The root lay with the industrial revolution and the manufacture of first iron and then steel at the heads of the south Wales valleys. This was closely followed by the mining of coal, on what turned out to be an epic scale, right down those valleys. Without these newly flourishing commodities the boom of the town just beyond the valleys’ southern extremity would never have happened.

By 1851, with the Glamorgan Canal full of barges, Bute’s first dock functioning, and the Taff Vale Railway bringing down ceaseless trucks of steam coal and iron ingots, the Cardiff population had risen by more than sevenfold to 26,630. This was what former First Minister the late Rhodri Morgan calls the heroic period. The rocky path to Welsh supremacy, in terms of population numbers anyway, had now become a rolling road. By 1901 that population had swollen to 172,629. By 1951 it had reached  267,356. From a village where everyone would have known everyone else to a city where you could have an affair and get away with it in less than a hundred and fifty years. I made this suggestion to a group of local citizens gathered in Penarth a few years back. There was a small silence and then a woman at the back put her hand up. “On, no you can’t”, she said.

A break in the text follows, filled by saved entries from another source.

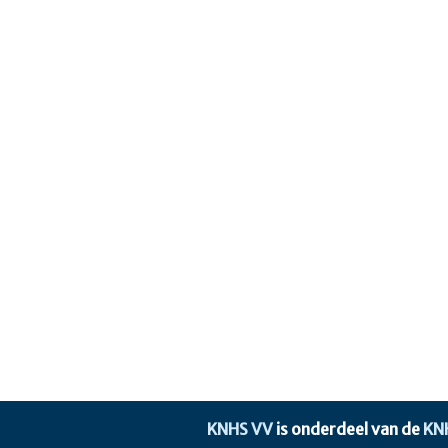
KNHS VV
is onderdeel van de
KN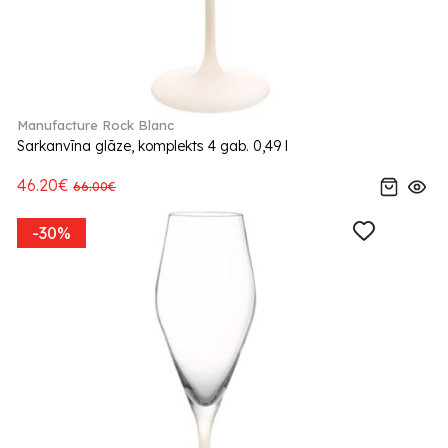
Manufacture Rock Blanc
Sarkanvīna glāze, komplekts 4 gab. 0,49 l
46.20€
66.00€
-30%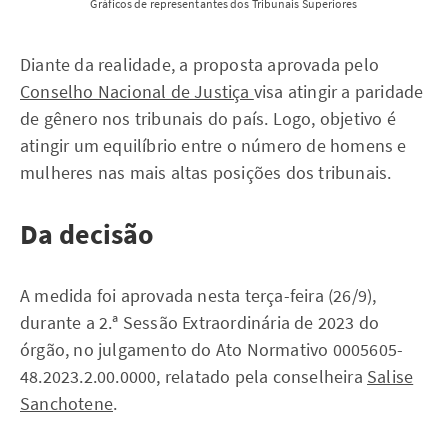
Gráficos de representantes dos Tribunais Superiores
Diante da realidade, a proposta aprovada pelo
Conselho Nacional de Justiça
visa atingir a paridade
de gênero nos tribunais do país. Logo, objetivo é
atingir um equilíbrio entre o número de homens e
mulheres nas mais altas posições dos tribunais.
Da decisão
A medida foi aprovada nesta terça-feira (26/9),
durante a 2.ª Sessão Extraordinária de 2023 do
órgão, no julgamento do Ato Normativo 0005605-
48.2023.2.00.0000, relatado pela conselheira
Salise
Sanchotene
.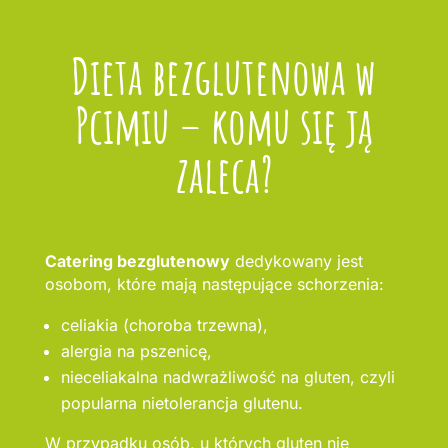
Dieta bezglutenowa w
Pcimiu – komu się ją
zaleca?
Catering bezglutenowy
dedykowany jest
osobom, które mają następujące schorzenia:
celiakia (choroba trzewna),
alergia na pszenicę,
nieceliakalna nadwrażliwość na gluten, czyli
popularna nietolerancja glutenu.
W przypadku osób, u których gluten nie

Population growth since the nineteen fifties has continued. Perhaps not at the scale witnessed during the great industrial age but in fits and great bursts nonetheless. In 2001 Cardiff was 292,150.  Six years later, just before the financial crash, it had risen by more than 10% to 328,200[8]. Certainly a place big enough to get lost in, but still eminently knowable.  

More recent population figures are harder to settle on. Estimates put the city at 358,400 in 2016 with continuing growth at well above the national average projected for the decade to come.  Cardiff’s Local Development Plan[9] for the period is predicated on a population that will top 412,801[10] by 2026. This figure does have an element of elasticity about it, however, and has been challenged  a number of times. But whichever way it’s looked at it remains a substantial figure.





[1] Cardiff Council’s current promotional slogan.
[2] Data from travel search engine Kayak shows that Cardiff’s popularity as a holiday destination has more than tripled since 2016 with an increase of 223%.
[3] Liber Landavensis or Llyfr Llandaf, the Book of Llandaff, a mainly Latin compilation of 500 years of Llandaff diocesan records and is one of the great early books of Wales.
[4] Cardiff Naturalists’ Society Reports and Transactions, Vol 33, (1900-1901) Matthews, J Hobson,  “The Place names of the Cardiff District”.
[5] Book of Llandaff.
[6] Williams, Moelwyn I, “Cardiff – Its People and its Trade – 1660-1720”, Morganwwg – Transactions of the Glamorgan Local History Society, Vol 7, 1963.
[7] Williams, Moelwyn I,.
[8] Source – Office of National Statistics
[9] Cardiff Local Development Plan 2006-2026 Deposit Plan.
[10] Cardiff Local Development Plan Background technical Paper Number One – Population and Housing.  Updated May, 2014.